Activity: Every line below that holds the word "пройти" must be listed.

++++ Supplied material

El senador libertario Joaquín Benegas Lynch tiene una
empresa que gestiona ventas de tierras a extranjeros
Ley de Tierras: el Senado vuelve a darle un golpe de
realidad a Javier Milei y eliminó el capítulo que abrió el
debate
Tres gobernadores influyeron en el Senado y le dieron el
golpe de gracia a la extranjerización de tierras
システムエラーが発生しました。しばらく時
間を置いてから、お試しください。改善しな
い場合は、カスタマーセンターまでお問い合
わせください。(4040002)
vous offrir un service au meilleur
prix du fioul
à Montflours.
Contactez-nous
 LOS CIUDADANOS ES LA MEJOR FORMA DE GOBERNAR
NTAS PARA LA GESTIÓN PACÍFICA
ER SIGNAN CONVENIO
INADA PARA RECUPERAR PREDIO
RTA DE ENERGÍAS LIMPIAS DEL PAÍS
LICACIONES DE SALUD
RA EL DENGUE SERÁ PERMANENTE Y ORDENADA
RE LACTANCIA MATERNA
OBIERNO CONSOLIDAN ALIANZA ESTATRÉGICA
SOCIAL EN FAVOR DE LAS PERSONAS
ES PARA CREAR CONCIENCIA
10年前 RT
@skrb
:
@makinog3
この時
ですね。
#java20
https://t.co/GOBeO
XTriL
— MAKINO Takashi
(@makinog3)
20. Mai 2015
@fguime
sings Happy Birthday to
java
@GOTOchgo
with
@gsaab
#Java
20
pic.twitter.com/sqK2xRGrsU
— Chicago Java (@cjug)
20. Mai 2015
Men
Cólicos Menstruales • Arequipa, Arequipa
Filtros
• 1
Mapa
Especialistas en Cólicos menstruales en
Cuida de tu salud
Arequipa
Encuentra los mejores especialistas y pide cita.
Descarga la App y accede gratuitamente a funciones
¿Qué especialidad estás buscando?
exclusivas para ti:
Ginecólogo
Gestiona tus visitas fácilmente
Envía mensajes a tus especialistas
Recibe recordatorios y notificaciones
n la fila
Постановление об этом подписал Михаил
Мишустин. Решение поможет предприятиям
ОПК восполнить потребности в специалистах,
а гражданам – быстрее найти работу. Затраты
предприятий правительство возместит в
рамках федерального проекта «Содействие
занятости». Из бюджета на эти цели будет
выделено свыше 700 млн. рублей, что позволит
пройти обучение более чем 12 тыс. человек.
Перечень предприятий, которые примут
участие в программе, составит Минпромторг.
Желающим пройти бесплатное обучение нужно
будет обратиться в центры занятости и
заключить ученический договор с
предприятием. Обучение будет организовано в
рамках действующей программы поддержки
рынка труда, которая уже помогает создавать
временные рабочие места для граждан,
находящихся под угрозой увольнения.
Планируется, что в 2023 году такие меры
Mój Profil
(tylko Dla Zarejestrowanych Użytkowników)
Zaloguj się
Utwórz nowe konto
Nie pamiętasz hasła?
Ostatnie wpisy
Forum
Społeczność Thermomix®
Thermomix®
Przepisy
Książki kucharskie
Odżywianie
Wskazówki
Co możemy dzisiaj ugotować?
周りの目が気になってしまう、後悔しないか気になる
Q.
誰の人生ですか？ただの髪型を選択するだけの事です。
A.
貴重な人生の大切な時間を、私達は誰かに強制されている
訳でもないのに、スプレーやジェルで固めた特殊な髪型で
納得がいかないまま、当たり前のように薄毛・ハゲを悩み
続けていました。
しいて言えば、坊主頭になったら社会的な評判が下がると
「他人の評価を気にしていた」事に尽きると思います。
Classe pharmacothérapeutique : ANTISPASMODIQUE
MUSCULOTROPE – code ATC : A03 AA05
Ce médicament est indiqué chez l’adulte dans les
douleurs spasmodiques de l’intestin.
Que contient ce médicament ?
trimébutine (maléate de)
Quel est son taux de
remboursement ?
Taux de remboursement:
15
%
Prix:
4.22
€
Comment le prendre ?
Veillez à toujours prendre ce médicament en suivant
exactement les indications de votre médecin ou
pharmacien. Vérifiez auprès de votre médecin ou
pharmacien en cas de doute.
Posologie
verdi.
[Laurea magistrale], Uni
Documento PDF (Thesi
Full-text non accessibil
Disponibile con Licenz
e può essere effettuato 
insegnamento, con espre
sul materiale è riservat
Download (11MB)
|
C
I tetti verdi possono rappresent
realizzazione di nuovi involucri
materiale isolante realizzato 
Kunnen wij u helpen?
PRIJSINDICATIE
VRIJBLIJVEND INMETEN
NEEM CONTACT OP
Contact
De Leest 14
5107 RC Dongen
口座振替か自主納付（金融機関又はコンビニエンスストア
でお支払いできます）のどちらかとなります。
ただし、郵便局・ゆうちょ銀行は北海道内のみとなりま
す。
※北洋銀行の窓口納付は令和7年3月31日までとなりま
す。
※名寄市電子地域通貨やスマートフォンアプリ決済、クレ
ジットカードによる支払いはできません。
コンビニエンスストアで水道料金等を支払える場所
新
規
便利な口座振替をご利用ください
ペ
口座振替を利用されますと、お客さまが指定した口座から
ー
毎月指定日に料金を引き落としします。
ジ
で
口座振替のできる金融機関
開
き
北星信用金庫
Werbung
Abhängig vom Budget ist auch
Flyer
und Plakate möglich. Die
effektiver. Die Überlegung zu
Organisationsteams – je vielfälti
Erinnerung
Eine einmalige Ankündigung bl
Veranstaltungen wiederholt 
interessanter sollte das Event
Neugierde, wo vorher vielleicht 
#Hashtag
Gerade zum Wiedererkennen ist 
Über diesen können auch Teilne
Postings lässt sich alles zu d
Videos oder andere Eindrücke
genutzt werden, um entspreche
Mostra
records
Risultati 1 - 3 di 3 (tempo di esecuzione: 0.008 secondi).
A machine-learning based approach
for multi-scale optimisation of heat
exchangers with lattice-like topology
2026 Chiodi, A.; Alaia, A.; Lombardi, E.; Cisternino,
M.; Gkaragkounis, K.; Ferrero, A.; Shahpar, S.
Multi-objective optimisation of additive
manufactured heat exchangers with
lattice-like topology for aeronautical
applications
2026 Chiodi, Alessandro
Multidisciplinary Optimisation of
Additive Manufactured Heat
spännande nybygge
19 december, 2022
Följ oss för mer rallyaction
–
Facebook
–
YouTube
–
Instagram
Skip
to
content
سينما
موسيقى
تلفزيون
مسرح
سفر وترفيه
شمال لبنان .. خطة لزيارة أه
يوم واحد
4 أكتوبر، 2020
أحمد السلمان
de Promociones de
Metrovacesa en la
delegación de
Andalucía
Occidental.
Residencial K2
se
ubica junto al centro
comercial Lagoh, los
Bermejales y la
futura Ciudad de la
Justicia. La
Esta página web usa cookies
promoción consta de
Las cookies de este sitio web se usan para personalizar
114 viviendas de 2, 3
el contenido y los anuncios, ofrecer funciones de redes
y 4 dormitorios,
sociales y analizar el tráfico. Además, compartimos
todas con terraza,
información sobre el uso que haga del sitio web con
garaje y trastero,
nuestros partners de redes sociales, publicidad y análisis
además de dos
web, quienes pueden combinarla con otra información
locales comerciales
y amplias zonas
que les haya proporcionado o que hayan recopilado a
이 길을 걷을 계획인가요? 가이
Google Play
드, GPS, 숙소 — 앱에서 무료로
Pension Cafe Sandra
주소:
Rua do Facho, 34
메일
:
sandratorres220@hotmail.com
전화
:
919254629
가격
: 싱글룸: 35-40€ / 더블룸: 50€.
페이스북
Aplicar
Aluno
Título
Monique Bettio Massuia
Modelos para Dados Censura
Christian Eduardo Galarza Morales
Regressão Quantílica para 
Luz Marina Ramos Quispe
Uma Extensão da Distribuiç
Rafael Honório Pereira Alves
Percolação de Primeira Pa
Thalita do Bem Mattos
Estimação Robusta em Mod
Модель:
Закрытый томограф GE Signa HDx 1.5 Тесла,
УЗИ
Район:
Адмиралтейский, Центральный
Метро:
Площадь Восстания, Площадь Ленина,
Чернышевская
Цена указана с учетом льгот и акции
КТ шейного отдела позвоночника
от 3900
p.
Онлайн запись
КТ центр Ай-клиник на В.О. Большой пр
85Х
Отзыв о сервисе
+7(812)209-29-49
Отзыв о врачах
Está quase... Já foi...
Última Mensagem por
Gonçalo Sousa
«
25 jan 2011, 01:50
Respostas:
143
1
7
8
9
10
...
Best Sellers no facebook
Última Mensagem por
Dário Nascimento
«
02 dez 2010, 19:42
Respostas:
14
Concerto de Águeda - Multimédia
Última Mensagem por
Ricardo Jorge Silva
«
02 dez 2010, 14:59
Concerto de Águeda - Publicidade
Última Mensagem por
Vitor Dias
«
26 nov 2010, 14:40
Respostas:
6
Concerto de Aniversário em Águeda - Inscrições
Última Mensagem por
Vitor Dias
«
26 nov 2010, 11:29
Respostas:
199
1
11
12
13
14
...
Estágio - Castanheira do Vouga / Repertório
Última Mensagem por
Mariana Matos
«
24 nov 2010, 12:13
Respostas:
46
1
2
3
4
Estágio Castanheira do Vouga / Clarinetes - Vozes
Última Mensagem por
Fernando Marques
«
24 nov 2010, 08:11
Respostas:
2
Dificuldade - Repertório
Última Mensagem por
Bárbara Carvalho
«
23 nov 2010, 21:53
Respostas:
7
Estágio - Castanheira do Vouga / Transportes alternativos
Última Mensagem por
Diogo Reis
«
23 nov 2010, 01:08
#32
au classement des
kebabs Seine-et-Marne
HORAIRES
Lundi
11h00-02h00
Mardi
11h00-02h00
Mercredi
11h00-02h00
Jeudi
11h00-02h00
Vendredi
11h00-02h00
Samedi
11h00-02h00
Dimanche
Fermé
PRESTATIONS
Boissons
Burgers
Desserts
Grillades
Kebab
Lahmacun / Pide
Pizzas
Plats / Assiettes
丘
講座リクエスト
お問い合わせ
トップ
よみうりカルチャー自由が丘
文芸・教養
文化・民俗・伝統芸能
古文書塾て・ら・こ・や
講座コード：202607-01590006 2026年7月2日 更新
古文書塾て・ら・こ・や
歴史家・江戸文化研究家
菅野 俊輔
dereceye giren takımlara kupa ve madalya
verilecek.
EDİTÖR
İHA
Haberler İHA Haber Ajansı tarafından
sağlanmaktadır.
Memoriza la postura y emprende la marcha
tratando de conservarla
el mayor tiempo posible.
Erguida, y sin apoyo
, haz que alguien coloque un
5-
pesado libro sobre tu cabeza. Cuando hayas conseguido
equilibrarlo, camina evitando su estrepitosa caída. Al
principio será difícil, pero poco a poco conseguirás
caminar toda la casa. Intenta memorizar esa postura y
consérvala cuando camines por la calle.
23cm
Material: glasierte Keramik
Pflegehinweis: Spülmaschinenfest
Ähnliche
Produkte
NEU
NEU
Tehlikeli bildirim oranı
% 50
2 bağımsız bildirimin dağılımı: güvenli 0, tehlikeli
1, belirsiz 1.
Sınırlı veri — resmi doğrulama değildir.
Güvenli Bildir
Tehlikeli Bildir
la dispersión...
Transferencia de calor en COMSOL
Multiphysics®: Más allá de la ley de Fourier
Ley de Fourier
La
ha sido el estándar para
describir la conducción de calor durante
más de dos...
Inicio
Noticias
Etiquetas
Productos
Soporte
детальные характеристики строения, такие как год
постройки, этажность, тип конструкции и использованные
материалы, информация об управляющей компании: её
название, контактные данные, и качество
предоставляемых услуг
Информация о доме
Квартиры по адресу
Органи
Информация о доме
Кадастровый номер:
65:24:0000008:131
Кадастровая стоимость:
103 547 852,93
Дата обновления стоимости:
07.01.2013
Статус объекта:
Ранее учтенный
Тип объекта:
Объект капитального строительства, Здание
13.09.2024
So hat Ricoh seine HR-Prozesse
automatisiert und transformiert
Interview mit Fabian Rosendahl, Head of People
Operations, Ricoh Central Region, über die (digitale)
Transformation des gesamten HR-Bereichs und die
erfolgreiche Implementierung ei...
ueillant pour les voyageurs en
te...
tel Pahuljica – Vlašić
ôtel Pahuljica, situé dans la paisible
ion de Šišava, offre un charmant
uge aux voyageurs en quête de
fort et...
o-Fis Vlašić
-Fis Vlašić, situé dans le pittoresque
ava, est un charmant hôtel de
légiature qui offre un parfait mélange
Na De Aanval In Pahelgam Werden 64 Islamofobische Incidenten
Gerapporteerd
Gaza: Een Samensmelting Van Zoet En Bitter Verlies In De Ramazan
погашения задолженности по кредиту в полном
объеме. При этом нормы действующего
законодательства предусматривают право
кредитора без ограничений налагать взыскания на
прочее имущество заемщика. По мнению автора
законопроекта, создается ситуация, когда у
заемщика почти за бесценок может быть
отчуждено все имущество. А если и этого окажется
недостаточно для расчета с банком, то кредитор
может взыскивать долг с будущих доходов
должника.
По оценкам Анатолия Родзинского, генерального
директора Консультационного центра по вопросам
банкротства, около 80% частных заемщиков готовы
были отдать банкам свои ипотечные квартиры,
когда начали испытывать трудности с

++++++++

Answer space:
пройти обучение более чем 12 тыс. человек.
Желающим пройти бесплатное обучение нужно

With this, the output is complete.